Using diacritical marks we construct a unique identifier that has no prior search results on Google. Inputting this unique identifier onto a Twitter account as the profile name yields an interesting effect.

Google Translate automatically infers what language and ethnicity you are on Twitter based on your profile name. The next step is to include a gender-ambiguous (ie adversarial attack on binary classification for gender) profile picture which subjectively exhibits results for women and men. This is achieved by interpolating faces that do not pre-exist on the image search engines.

What happens is that content posted to your Twitter is automatically scraped by Pinterest and parsed into categories of marketing profiles. However, it relies on the ethnicity/gender profile constructed by Google Translate and facial recognition software to finetune their results. Recall, we input a Vietnamese unique identifier into the profile without pre-existing search results. The result is then for that unique identifier, it will have several international Pinterest results, typically first page results. These Pinterest boards now serve as automatic assets for suggesting a content profile of interests for this particular unique identifier. The input being Vietnamese, for symmetry we chose an Asian profile picture.

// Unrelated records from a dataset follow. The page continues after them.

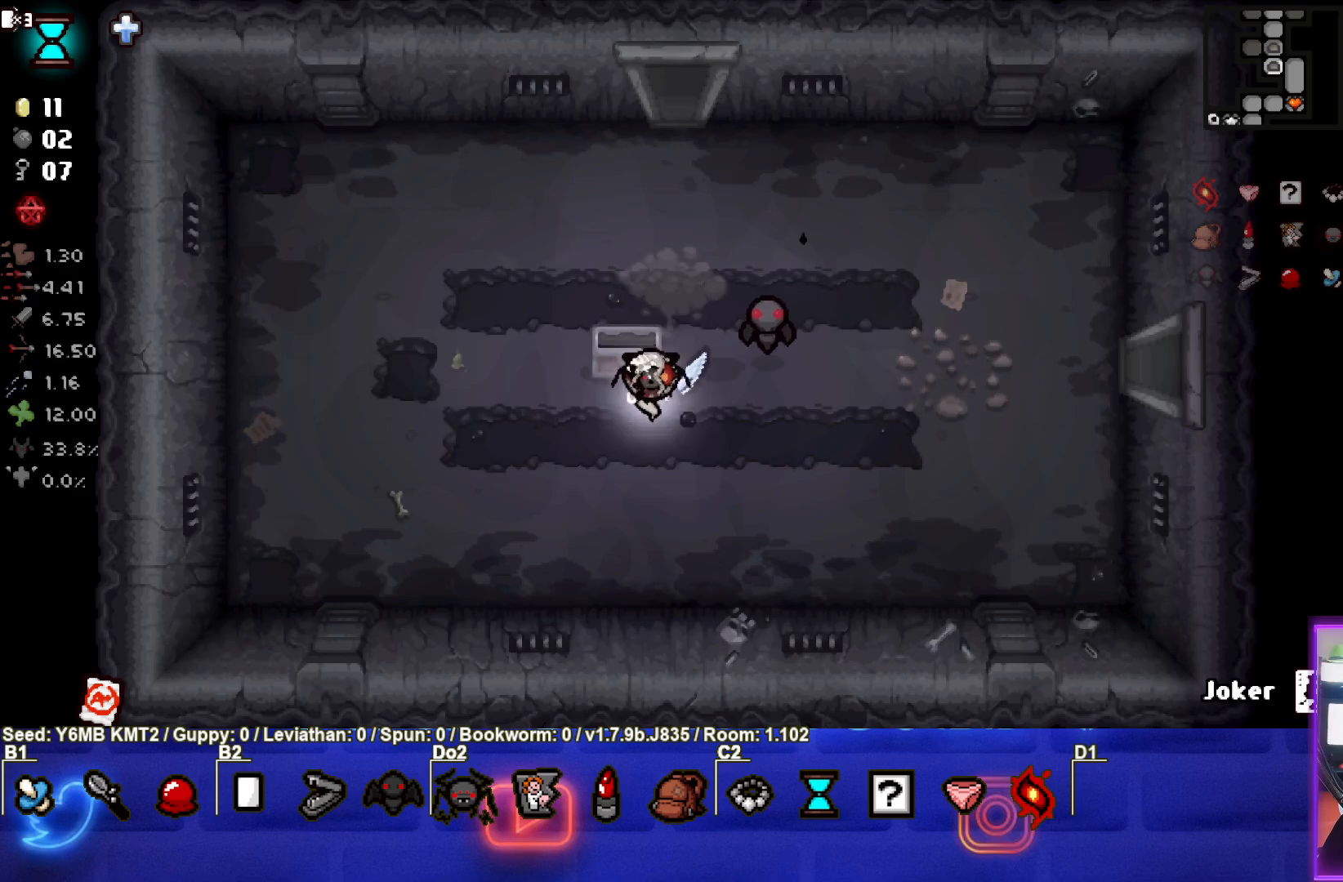
{"buttons": [], "left_stick": "up-left", "events": [[83, "left_stick", "center"], [383, "left_stick", "up-left"]]}
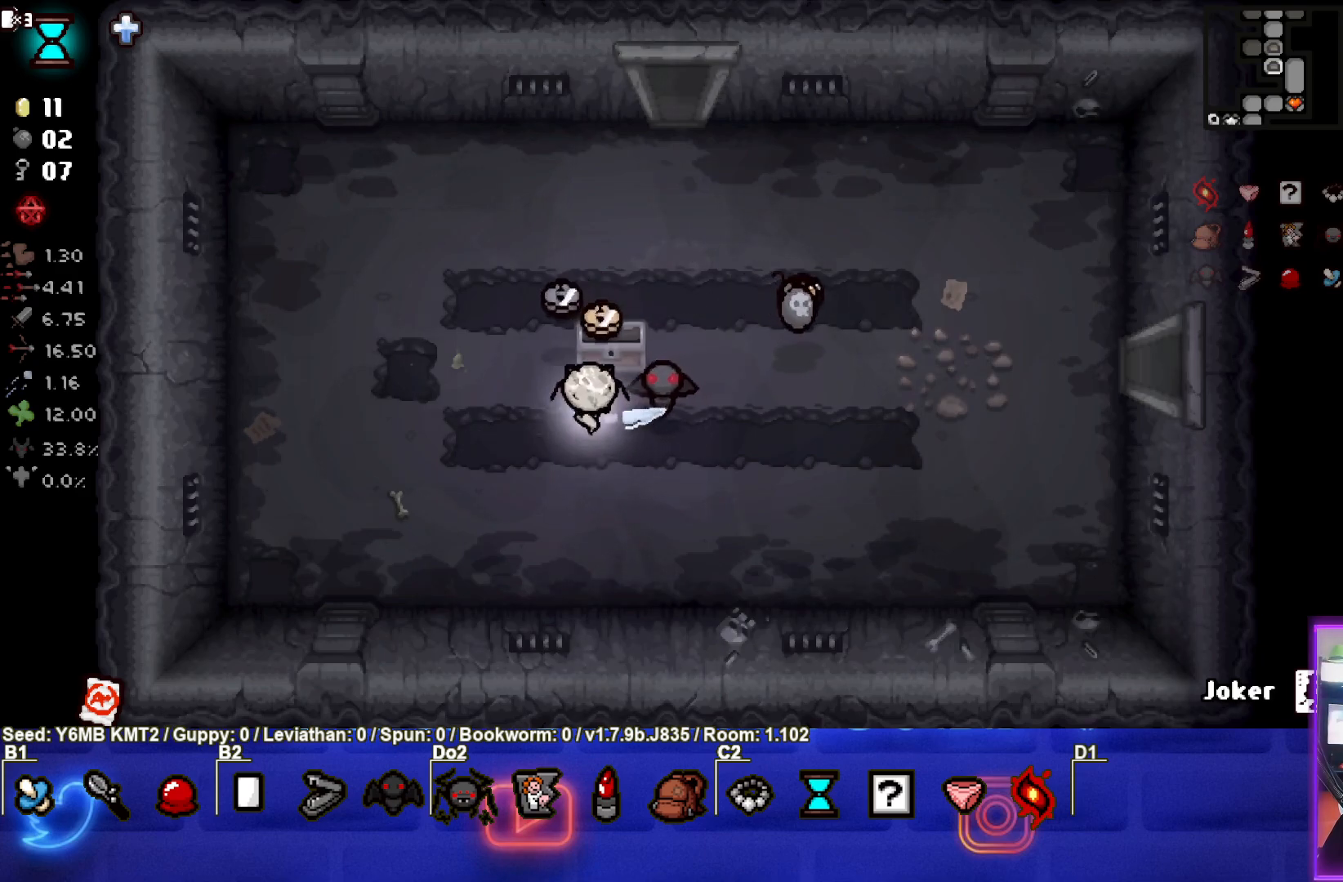
{"buttons": [], "left_stick": "right", "events": [[183, "left_stick", "up-right"], [250, "left_stick", "down-right"], [483, "left_stick", "right"]]}
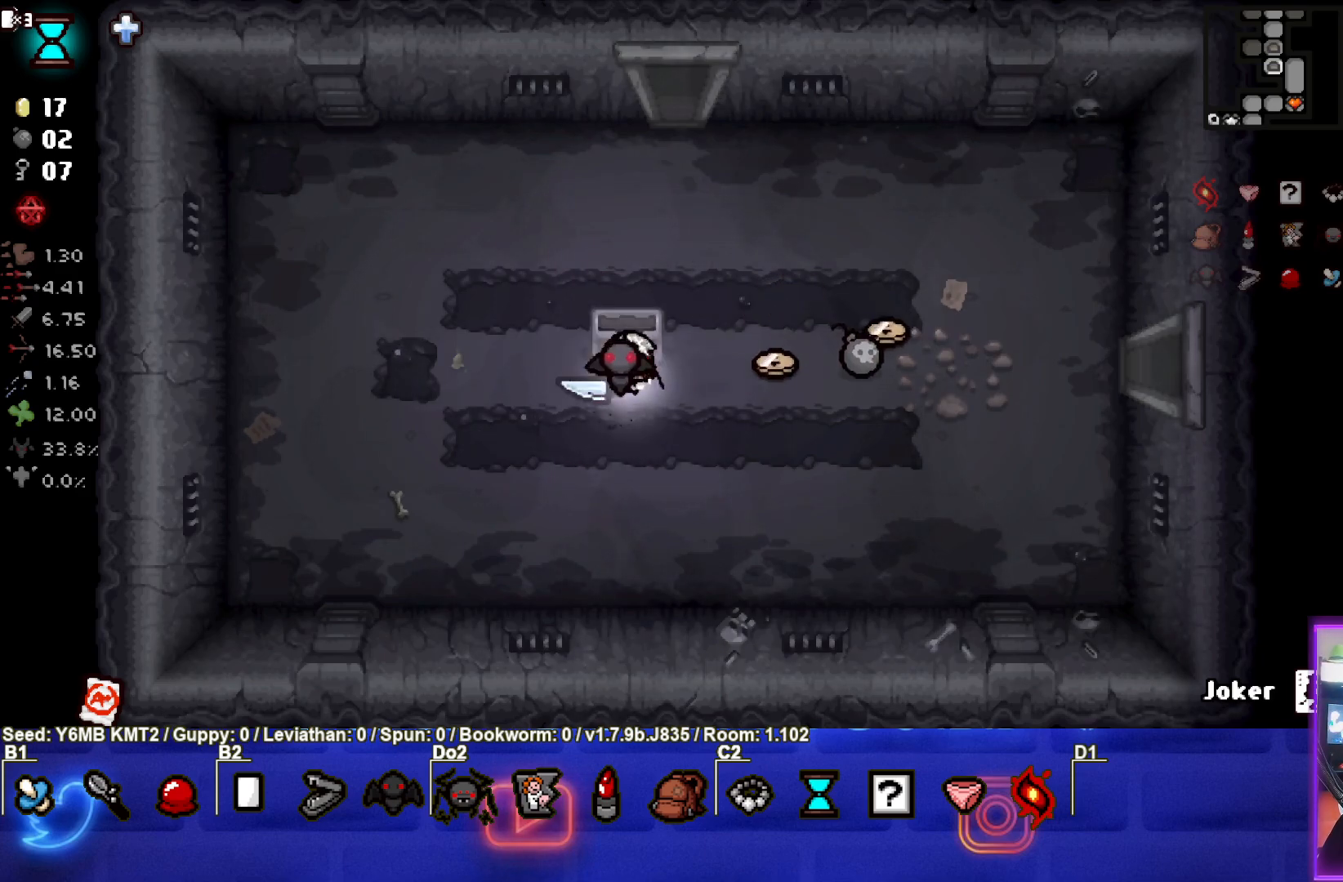
{"buttons": [], "left_stick": "right", "events": [[250, "left_stick", "up-right"], [450, "left_stick", "right"]]}
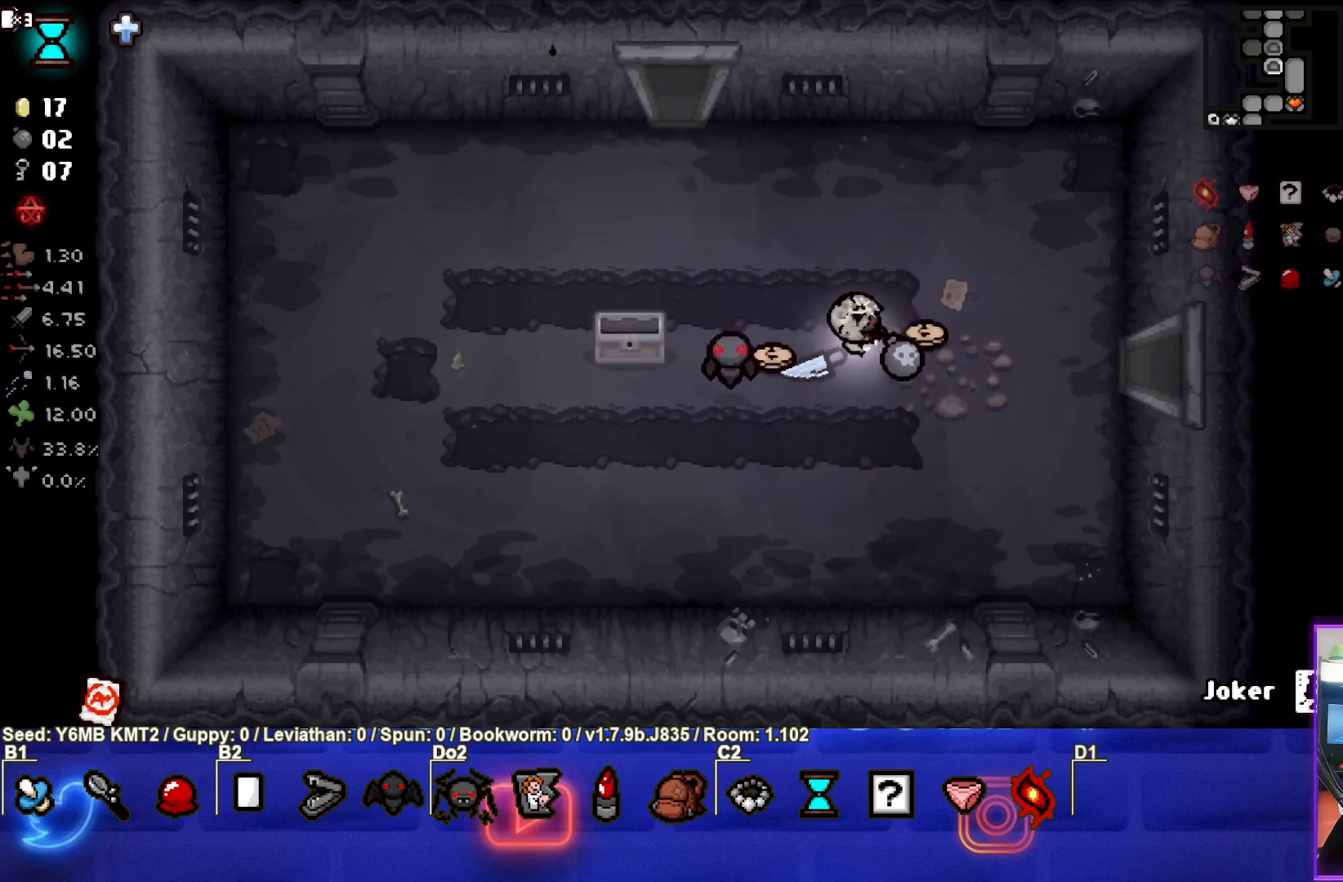
{"buttons": [], "left_stick": "left", "events": [[183, "left_stick", "up"], [333, "left_stick", "left"]]}
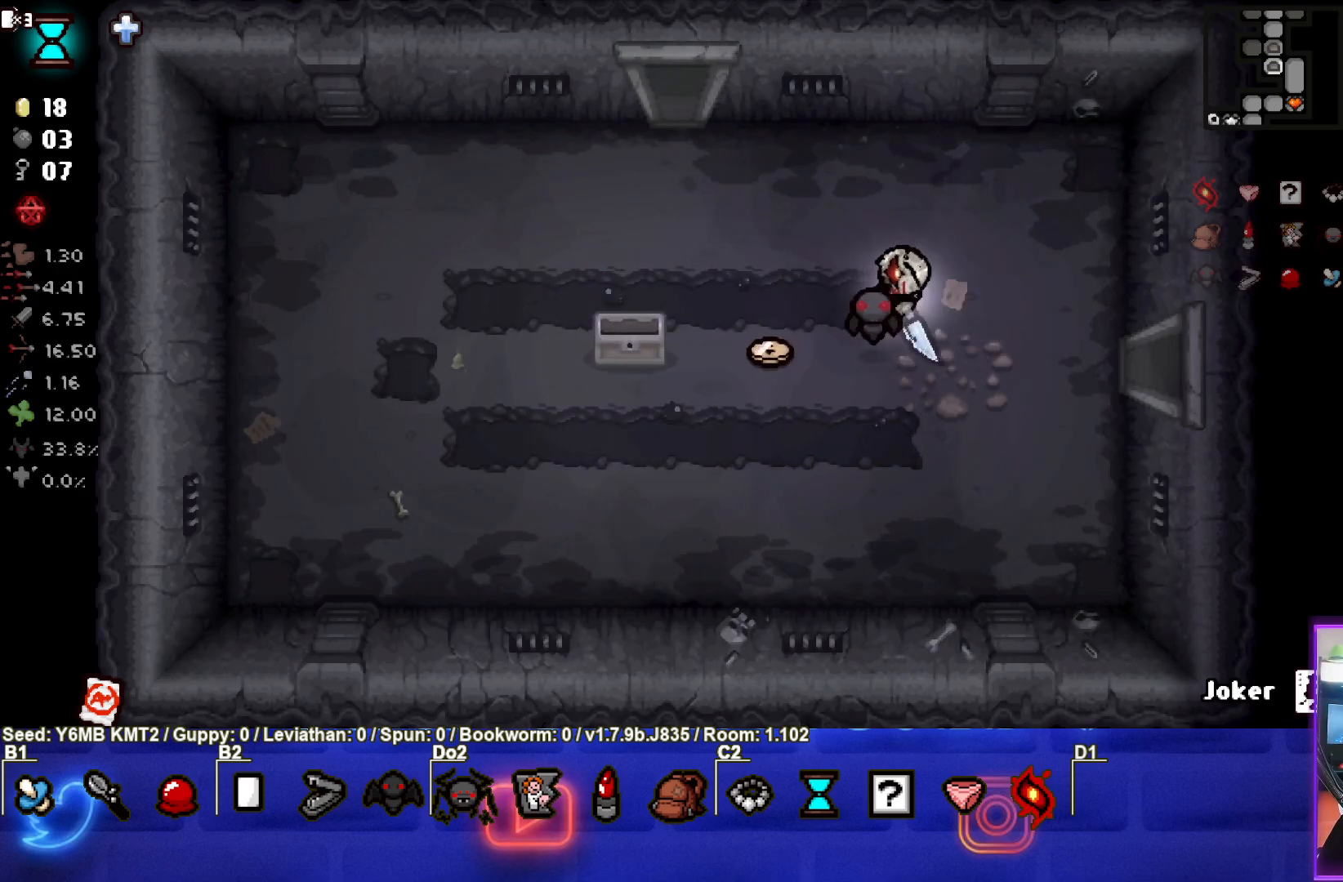
{"buttons": [], "left_stick": "up-left", "events": [[217, "left_stick", "up-left"]]}
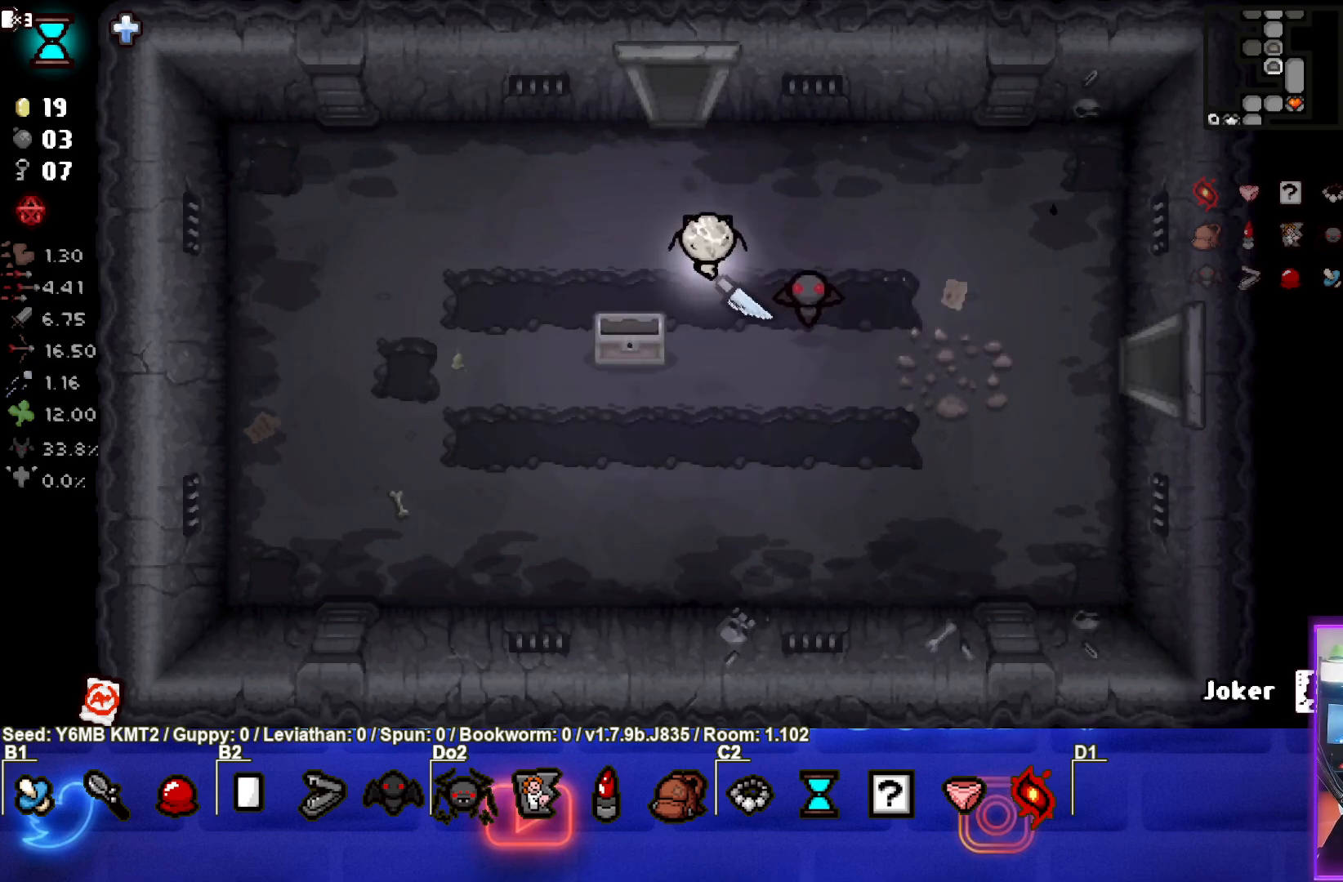
{"buttons": [], "left_stick": "up", "events": [[150, "left_stick", "up"]]}
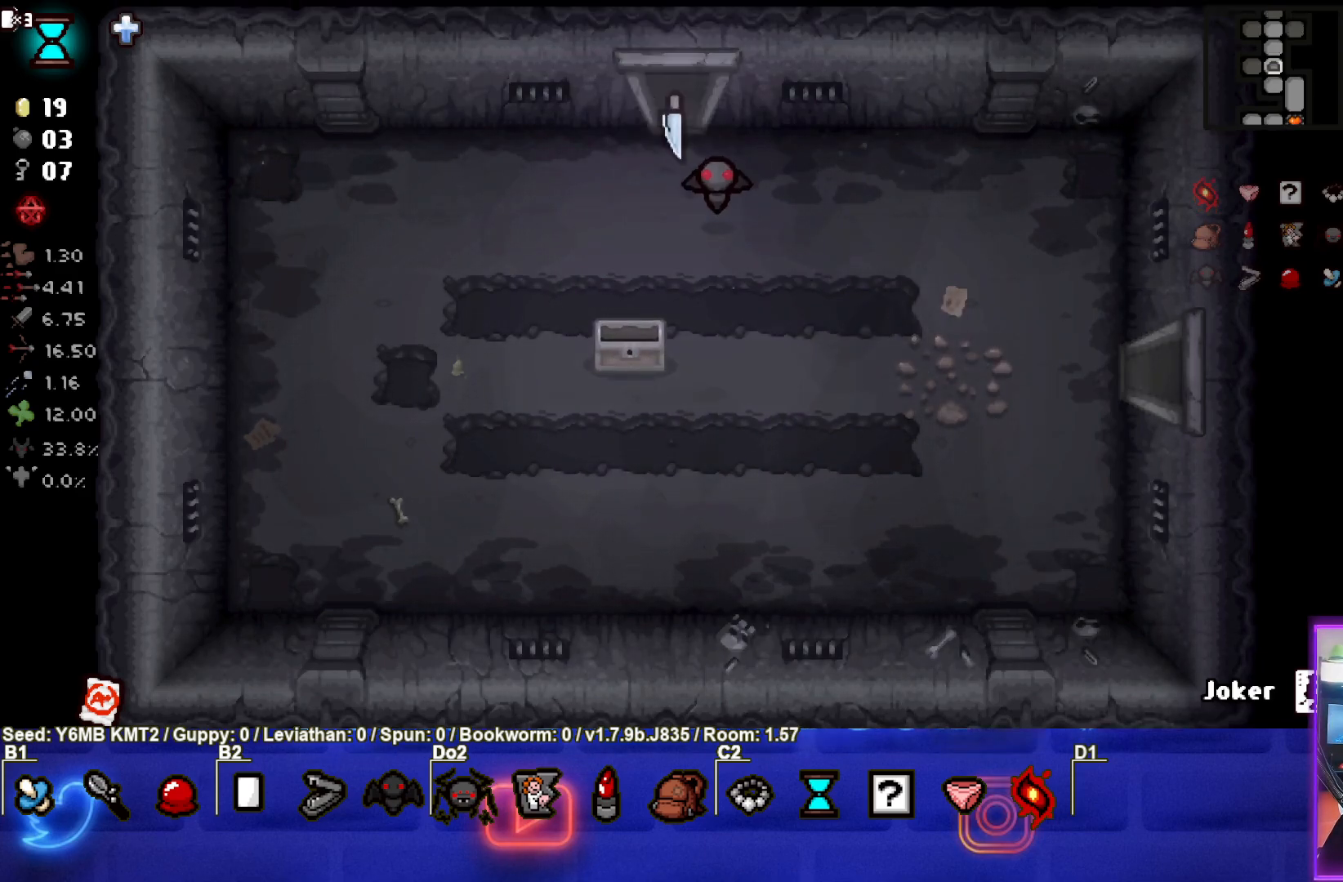
{"buttons": [], "left_stick": "up-left", "events": [[33, "left_stick", "center"], [300, "left_stick", "left"], [500, "left_stick", "up-left"]]}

Now what occurs is that Twitter is scraped by Pinterest using Google to construct the persona. And by strategically locating this data on various top-level domains such as .ru or .jp, we effectively have the instance of a fragmented, decentralized ad persona.

Using this, Facebook and Instagram is able to search Google and Pinterest to construct an ad profile of visual content for their targeted marketing. If it detects that you are a Vietnamese woman, for instance, you will be served aspirational marketing with Vietnamese women as the protagonist exclusively in the Vietnamese language.

This Facebook / Instagram profile can be otherwise left blank, the only necessity is that the username must match the username on Twitter, and for search results on Google.

In 1950, A. Turing published COMPUTING MACHINERY AND INTELLIGENCE in a journal for psychology and philosophy to describe The Imitation Game.

We now ask the question, ‘What will happen when a machine takes the part of A in this game?’Will the interrogator decide wrongly as often when the game is played like this as he does when the game is played between a man and a woman? These questions replace our original, ‘Can machines think?

Gender is at the heart of the Imitation Game, and is the critical factor in which we can assess the validity of our results.

Gender is often naïvely delineated into two categories, Male and Female. Usually represented as a bit in binary data, 0 or 1. Now, there is a great deal of machine learning that achieves remarkable results through methods of linear and logistic regression on binary data. In this case, we have that gender profiling is an inherently flawed measurement which will we exploit using adversarial examples. For instance, under many computer vision and facial recognition algorithms, we have that gender is presumed on a threshold of likelihood, where ambiguous examples (such as androgynous faces) can pose difficult in accurate classification. Moreover, we can extrapolate examples from a latent space of discriminator results from a generative adversarial network, specifically synthesized to find exhibit extreme behavior in our classification.

This is yet another example of fingerprinting.

So by selectively disseminating across multiple accounts using our unique identifiers and adversarial input for facial recognition, we can create sterile examples of how social media is used to synthesize input for machine learning and advertising inferences. This method is highly replicable, and canarytext profiles can be manipulated thereon to exhibit other behavior such as change in language, change in ethnicity or change in gender.

For an average Twitter account, enabling an adblocker while navigating the timeline can yield anywhere from roughly 22 - 350+ ad trackers blocked actively.

This image illustrates all connections with adblocking disabled, where nodes represent individual web applications and edges represent an active connection.